Amazonas 1 Hispasat 55W-1
- Mission type: Communications
- Operator: Hispasat
- COSPAR ID: 2004-031A
- SATCAT no.: 28393
- Mission duration: 15 years

Spacecraft properties
- Bus: Eurostar 3000
- Manufacturer: Astrium
- Launch mass: 4,545 kilograms (10,020 lb)
- Dimensions: 5,88 m x 2,4 m x 2,9 m (body) 36,10 m (solar arrays)
- Power: 9,500 watts (EOL)

Start of mission
- Launch date: 5 August 2004
- Rocket: Proton-M Briz-M
- Launch site: Baikonur, Kazakhstan

End of mission
- Disposal: Graveyard orbit
- Deactivated: 23 June 2017

Orbital parameters
- Reference system: Geocentric
- Regime: Geostationary

Transponders
- Band: C, Ku

= Amazonas 1 =

Defunct communications satellite

Amazonas 1 or Hispasat 55W-1 was a communications satellite based on the Eurostar 3000 satellite bus and owned by satellites operator Hispasat, based in Madrid, Spain. It was launched on 5 August 2004, with a launch mass of 4,5 ton, on a Proton-M Briz-M launcher to be located in the 61º W geostationary position.

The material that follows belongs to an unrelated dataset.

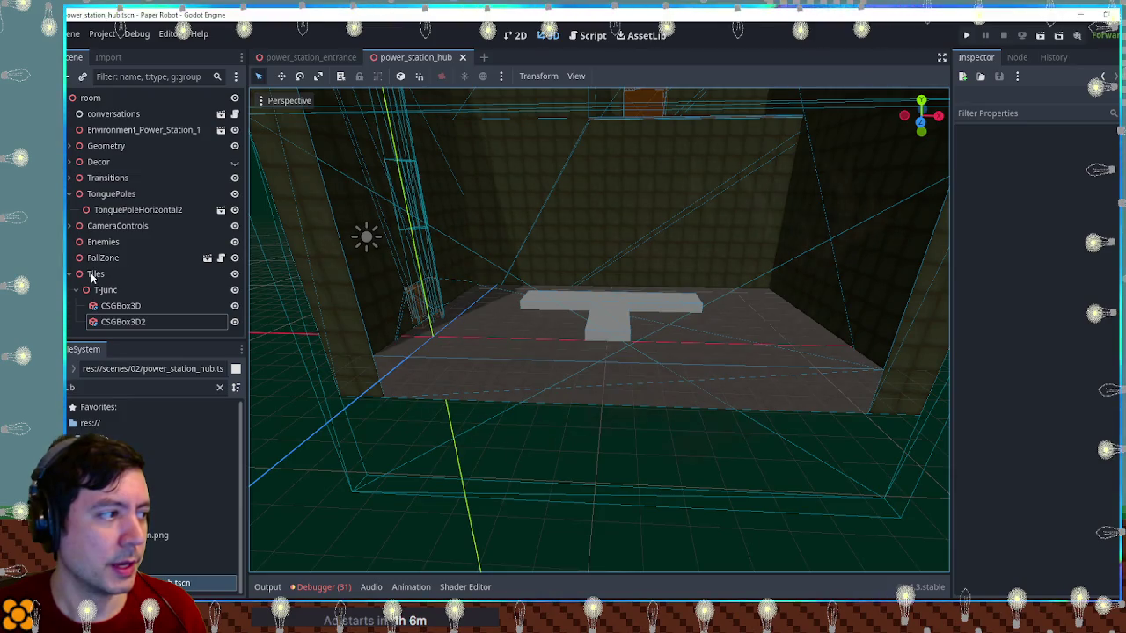
scroll(460, 282, "up", 10)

Amazonas 1 payloads were 36 Ku band transponders that provided communications services in Europe and America, and 27 C band transponders that provided services in America. In 2013 it was relocated to the 36º W position and replaced by Amazonas 3.

In March 2016, Hispasat announced that Amazonas 1 would be renamed as Hispasat 55W-1. Finally, the satellite was moved to a graveyard orbit and deactivated on 23 June 2017.